Penyelesaian persoalan dalam sarung ini menggunakan senjata tradisional suku Bugis-Makassar, yaitu badik. Dua laki-laki yang mewakili masing-masing dari pihak keluarga akan bersenjata badik lalu terlibat saling tikam dalam sarung. Persoalan kemudian dianggap selesai jika pertarungan hidup dan mati tersebut juga usai.

Pada berbagai kejadian, tradisi sigajang laleng lipa sering berlangsung lama. Dan hasilnya kerap imbang jika dua laki-laki yang bertikai tetap hidup ataupun sama-sama meninggal.

Adat telah mengatur jika hasil akhir dari sigajang laleng lipa tidak akan melahirkan dosa warisan, ataupun persoalan lain yang ditimbulkan akibat pertarungan tersebut. Sehingga takkan ada pertikaian lanjutan usai berakhirnya pertarungan sigajang laleng lipa.

Seiring waktu, tradisi sigajang laleng lipa telah mulai ditinggalkan oleh masyarakat Bugis-Makassar. Masyarakat saat ini akan lebih mudah menjumpai tradisi warisan leluhur ini dari atas panggung budaya. Sigajang laleng lipa tetap dilestarikan sebagai salah satu warisan budaya asli di Sulsel. Sehingga atraksi dua laki-laki dalam satu sarung akan kerap dijumpai dalam pentas seni dan budaya.

Persamaannya dengan Carok

Jika di Sulsel mengenal istilah sigajang laleng lipa, maka di Jawa Timur (Jatim), tepatnya di Pulau Madura akan dikenal tradisi carok. Sama dengan sigajang laleng lipa di Sulsel, carok di Madura juga merupakan cara terakhir menyelesaikan masalah lewat duel sesama laki-laki. Carok terjadi juga karena hal yang sama yakni, jika penyelesaian masalah dengan cara baik-baik tak menuai hasil. Dan cara ini juga merupakan budaya dalam masyarakat Madura.
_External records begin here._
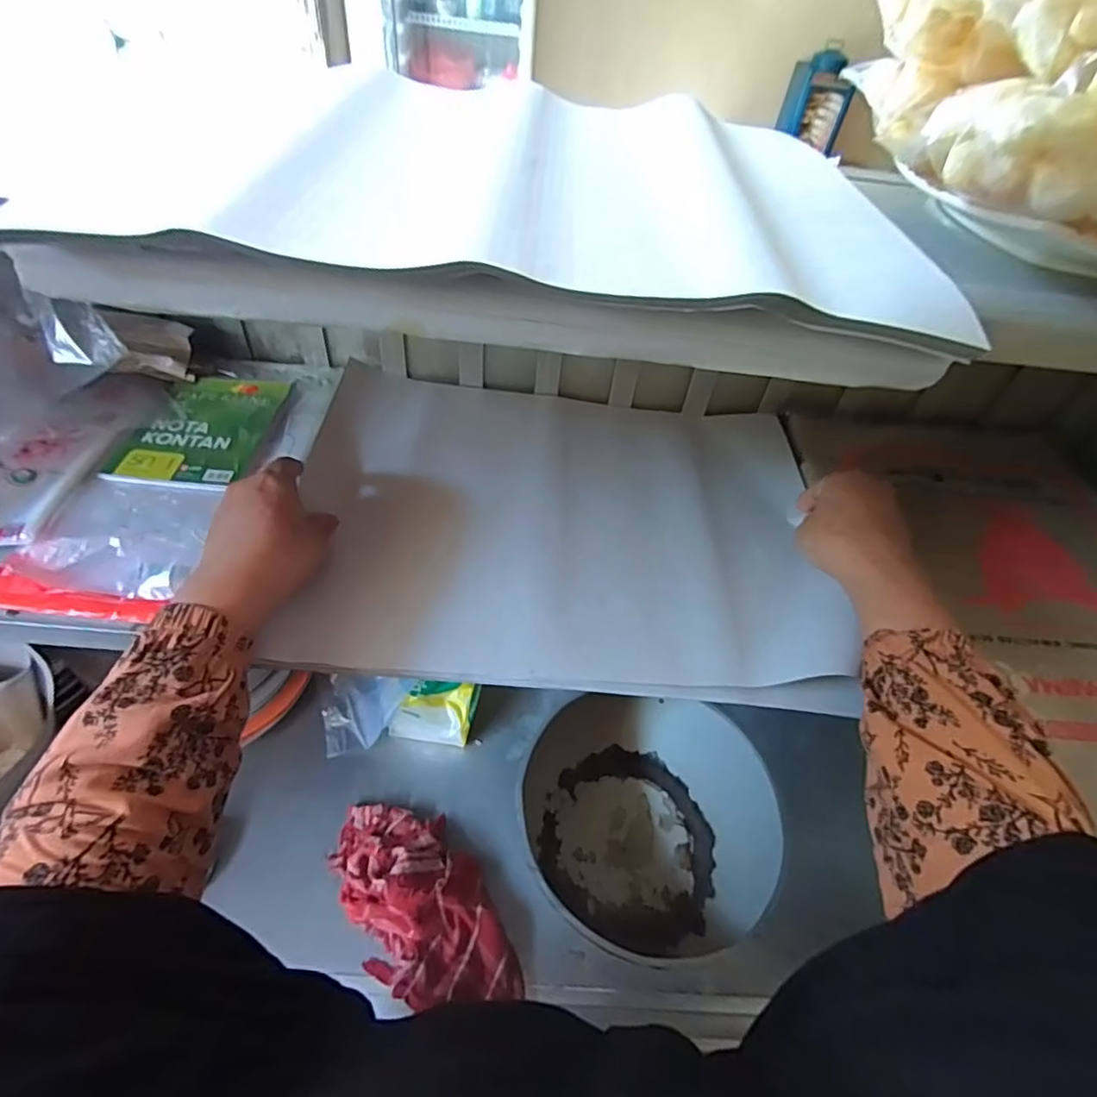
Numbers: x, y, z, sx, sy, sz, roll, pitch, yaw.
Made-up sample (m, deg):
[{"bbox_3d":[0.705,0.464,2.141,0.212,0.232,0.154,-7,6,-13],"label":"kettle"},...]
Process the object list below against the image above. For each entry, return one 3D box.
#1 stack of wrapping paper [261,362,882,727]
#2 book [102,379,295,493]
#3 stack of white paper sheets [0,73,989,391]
[{"bbox_3d":[0.012,-0.036,0.494,0.420,0.022,0.337,5,47,-2],"label":"stack of wrapping paper"},{"bbox_3d":[-0.310,-0.108,0.527,0.109,0.006,0.159,5,48,0],"label":"book"},{"bbox_3d":[-0.014,-0.224,0.350,0.434,0.048,0.301,5,53,-4],"label":"stack of white paper sheets"}]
Tak hanya persamaan antara carok dengan sigajang laleng lipa, tetapi juga ada perbedaan. Carok berbeda soal jumlah laki-laki yang terlibat dalam duel. Sigajang laleng lipa hanya melibatkan duel dua laki-laki dalam satu sarung.

Sementara pelaku carok tidak harus dua orang, dan biasanya duel terjadi dengan banyak orang atau carok massal, dan terjadi di suatu tempat yang telah disepakati. Biasanya, carok massal terjadi karena sesuatu yang dilakukan oleh satu orang telah melukai harga diri lebih dari satu orang.

Ada beragam sebab sehingga carok kerap terjadi. Selain soal hutang-piutang, fitnah, dan masalah lainnya. persoalan terbesar yang menimbulkan carok karena perempuan dan perselingkuhan. Sementara senjata yang kerap digunakan adalah celurit.

Carok sendiri juga kerap berakhir dengan korban yang meninggal. Ada dua pilihan bagi pelaku, biasanya akan menyerahkan diri ke polisi usai terlibat carok ataukah menyembunyikan diri. Itulah sekilas persamaan dan perbedaan sigajang laleng lipa di suku Bugis-Makassar dan carok di Madura.

Keberagaman budaya nusantara memang selalu menarik untuk dipelajari. Karena selain punya banyak perbedaan tetapi juga akan banyak persamaan. Inilah salah satu kebanggan kita di Indonesia yang bersatu dalam Bhineka Tunggal Ika.